***** FRAGMENTO DEL TEXTO *****

El presidente autonómico también pidió al auditorio que no traslade la tensión política al ámbito doméstico. "No discutan. La mayor parte, el noventa por ciento de la tensión que vive el país, es tensión de diseño. Viene de arriba a abajo. La tensión es por problemas de los políticos, no de la calle", afirmó, invitando a los ciudadanos a "vacunarse" contra esa dinámica.

El espíritu de la Transición como referencia

El discurso estuvo atravesado por continuas referencias a la Transición como modelo político que se ha deteriorado con el paso del tiempo. García-Page instó a conmemorarla no solo como un "momento cumbre" de la historia española, sino como un "método" y una forma de entender la política: "Nunca como entonces España pudo sentarse, reflexionar y decidir lo que es el interés general; que no es lo que dice una parte o la otra, sino lo que decimos entre todos."

Aquella etapa, recordó, se abordó "con miedo y prudencia, pero también con atrevimiento y osadía", pactando, cediendo y llegando a acuerdos con la participación de todas las capas de la sociedad. Sin embargo, lamentó que ese espíritu haya quedado sepultado bajo el "frentismo y populismo institucionalizado" que, a su juicio, se ha instalado de nuevo en la política española. "Nos encontramos en el momento más alejado del espíritu de la Transición", afirmó, describiendo este periodo como uno de los "más difíciles de sobrellevar" de su vida política, aunque también se mostró convencido de que "saldremos".

Como remedio, apeló al sentido común, a la cordura y, con un guiño literario, a la lectura de El Quijote: "Basta con leerlo para saber que, en esencia, no hay que recurrir a muchos más manuales." La referencia apuntó específicamente a los 'Consejos para un buen gobierno' que Alonso Quijano ofrece a Sancho Panza antes de que el escudero parta a gobernar la ínsula Barataria, en el segundo tomo de la obra de Cervantes.

Castilla-La Mancha, en el corazón de España

En clave regional, García-Page reivindicó la posición de Castilla-La Mancha como una comunidad que ha sabido construir un modelo de convivencia institucional ejemplar: "Aquí se respeta al otro, aquí se llega a acuerdos, aquí practicamos la moderación, con mayorías absolutas o sin ellas. Aquí tenemos respeto institucional, aquí funcionan las cosas."

*****

DETALLES DE LA TAREA
Responda a estas preguntas sobre el discurso de García-Page:
1. ¿Qué parte de la tensión que vive el país califica de "tensión de diseño"?
2. ¿Qué libro recomienda leer como remedio?
3. ¿Qué comunidad presenta como ejemplo de convivencia institucional?

***** DATOS PROPORCIONADOS *****

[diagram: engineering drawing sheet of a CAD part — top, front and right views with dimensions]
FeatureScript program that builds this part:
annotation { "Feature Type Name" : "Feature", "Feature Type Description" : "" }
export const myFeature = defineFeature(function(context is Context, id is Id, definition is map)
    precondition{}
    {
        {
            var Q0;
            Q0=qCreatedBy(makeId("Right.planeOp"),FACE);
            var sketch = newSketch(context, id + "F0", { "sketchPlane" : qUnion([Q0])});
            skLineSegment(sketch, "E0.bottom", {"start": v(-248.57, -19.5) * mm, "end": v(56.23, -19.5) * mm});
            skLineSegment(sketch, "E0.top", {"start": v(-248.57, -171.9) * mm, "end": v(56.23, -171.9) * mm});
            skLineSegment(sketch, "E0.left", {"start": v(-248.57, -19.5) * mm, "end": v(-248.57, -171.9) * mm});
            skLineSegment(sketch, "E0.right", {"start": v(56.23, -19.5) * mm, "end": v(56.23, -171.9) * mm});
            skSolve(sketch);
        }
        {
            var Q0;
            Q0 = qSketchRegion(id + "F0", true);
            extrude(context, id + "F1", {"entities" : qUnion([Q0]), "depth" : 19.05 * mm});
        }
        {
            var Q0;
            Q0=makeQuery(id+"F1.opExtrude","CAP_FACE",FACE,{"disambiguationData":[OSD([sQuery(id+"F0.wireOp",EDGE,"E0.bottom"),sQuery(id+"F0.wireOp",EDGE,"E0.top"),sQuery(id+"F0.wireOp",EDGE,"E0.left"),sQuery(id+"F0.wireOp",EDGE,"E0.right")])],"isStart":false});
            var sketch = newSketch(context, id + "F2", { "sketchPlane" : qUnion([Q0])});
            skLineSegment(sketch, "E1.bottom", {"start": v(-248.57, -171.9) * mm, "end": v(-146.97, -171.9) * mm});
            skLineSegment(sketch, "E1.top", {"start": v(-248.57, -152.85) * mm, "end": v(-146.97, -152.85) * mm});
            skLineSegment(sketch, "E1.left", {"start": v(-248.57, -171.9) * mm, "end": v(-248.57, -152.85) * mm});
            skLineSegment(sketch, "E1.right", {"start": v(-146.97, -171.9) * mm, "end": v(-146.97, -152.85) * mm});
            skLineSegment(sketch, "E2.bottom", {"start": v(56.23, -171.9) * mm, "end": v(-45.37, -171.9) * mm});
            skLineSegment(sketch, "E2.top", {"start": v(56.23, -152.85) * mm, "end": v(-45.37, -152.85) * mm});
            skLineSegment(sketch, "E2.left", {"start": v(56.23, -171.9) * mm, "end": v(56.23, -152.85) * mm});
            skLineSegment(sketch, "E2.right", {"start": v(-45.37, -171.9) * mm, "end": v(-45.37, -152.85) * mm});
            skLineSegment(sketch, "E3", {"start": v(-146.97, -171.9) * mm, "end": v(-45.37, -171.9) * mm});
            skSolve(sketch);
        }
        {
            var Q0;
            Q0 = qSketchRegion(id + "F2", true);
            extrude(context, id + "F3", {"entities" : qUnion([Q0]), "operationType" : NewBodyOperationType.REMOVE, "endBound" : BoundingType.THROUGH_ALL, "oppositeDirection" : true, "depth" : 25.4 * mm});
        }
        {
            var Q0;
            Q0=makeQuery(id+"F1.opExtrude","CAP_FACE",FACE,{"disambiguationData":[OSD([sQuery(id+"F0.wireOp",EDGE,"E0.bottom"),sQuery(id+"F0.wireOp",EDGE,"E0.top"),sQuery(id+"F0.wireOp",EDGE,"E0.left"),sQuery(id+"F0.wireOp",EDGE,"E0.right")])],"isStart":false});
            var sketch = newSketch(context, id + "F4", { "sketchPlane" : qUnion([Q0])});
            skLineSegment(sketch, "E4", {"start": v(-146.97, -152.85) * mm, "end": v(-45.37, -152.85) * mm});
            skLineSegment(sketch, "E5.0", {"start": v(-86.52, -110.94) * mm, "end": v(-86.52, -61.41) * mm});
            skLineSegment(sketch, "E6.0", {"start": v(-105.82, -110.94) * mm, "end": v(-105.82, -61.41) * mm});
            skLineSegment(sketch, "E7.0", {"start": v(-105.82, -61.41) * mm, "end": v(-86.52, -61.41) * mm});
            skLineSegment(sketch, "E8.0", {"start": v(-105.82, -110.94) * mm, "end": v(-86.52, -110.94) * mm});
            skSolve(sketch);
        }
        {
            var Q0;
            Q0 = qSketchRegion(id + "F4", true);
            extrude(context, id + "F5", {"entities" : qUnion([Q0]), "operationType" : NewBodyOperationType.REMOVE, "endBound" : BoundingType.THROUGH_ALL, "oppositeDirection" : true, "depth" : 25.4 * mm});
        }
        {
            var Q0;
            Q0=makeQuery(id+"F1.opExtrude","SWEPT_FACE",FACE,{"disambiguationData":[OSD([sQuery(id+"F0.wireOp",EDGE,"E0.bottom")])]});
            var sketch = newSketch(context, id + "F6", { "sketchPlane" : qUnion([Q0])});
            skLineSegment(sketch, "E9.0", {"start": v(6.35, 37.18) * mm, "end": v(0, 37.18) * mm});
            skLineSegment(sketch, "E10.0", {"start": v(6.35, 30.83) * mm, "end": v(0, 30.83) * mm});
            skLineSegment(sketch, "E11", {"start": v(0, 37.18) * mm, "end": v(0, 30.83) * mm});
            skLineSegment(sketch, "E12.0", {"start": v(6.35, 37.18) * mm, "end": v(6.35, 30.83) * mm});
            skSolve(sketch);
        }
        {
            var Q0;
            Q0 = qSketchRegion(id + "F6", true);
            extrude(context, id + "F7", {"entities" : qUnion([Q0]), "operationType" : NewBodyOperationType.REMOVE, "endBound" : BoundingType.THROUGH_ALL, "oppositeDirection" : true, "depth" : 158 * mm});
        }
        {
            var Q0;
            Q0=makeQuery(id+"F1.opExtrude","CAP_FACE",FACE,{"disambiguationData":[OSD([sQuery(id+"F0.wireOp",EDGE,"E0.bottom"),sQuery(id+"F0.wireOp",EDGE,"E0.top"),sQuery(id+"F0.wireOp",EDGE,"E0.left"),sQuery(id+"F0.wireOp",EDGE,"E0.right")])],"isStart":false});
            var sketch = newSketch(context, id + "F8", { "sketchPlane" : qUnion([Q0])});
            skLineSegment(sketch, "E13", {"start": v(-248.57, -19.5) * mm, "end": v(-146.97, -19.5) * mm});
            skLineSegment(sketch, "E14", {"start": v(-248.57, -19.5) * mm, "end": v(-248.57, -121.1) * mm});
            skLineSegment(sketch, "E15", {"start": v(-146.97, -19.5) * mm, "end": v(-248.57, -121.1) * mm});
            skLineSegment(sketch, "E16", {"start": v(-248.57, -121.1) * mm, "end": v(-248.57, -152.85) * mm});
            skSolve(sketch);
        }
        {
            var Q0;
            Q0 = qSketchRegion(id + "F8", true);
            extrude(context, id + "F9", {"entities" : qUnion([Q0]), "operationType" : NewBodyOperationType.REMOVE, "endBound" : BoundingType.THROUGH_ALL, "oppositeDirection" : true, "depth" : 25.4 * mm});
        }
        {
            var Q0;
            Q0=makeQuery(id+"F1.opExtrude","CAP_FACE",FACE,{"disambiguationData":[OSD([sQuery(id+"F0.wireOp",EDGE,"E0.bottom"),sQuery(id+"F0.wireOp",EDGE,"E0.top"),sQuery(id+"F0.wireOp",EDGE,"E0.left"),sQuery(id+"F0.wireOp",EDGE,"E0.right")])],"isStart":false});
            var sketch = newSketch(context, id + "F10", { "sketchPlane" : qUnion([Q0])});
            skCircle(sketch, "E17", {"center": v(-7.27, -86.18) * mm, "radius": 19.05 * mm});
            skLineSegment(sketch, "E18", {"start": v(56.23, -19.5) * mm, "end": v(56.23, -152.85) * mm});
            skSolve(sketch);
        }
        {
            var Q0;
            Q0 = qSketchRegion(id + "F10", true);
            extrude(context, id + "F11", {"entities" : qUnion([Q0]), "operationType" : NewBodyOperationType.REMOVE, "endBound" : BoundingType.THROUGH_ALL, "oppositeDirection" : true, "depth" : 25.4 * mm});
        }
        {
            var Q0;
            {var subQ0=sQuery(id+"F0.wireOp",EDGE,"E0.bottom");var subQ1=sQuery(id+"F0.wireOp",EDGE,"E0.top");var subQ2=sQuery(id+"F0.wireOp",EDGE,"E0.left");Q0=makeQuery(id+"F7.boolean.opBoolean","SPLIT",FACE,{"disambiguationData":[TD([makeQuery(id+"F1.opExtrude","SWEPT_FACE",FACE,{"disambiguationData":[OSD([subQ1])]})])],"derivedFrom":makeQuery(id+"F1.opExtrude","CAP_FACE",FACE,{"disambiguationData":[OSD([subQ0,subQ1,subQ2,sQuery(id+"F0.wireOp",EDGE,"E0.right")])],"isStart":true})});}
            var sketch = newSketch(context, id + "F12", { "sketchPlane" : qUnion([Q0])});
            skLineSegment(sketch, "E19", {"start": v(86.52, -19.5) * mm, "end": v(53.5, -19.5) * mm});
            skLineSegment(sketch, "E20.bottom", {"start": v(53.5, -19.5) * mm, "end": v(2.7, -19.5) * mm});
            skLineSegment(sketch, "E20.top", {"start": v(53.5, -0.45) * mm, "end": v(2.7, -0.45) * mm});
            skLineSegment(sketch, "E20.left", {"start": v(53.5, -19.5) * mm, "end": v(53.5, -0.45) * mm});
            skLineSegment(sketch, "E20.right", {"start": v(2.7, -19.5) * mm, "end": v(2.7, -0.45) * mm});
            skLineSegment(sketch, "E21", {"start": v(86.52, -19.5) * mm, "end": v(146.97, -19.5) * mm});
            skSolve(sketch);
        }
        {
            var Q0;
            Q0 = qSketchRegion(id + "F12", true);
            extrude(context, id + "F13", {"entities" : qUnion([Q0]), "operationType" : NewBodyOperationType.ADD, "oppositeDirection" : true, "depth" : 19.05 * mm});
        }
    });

*****

RESPUESTA
1. El noventa por ciento.
2. El Quijote.
3. Castilla-La Mancha.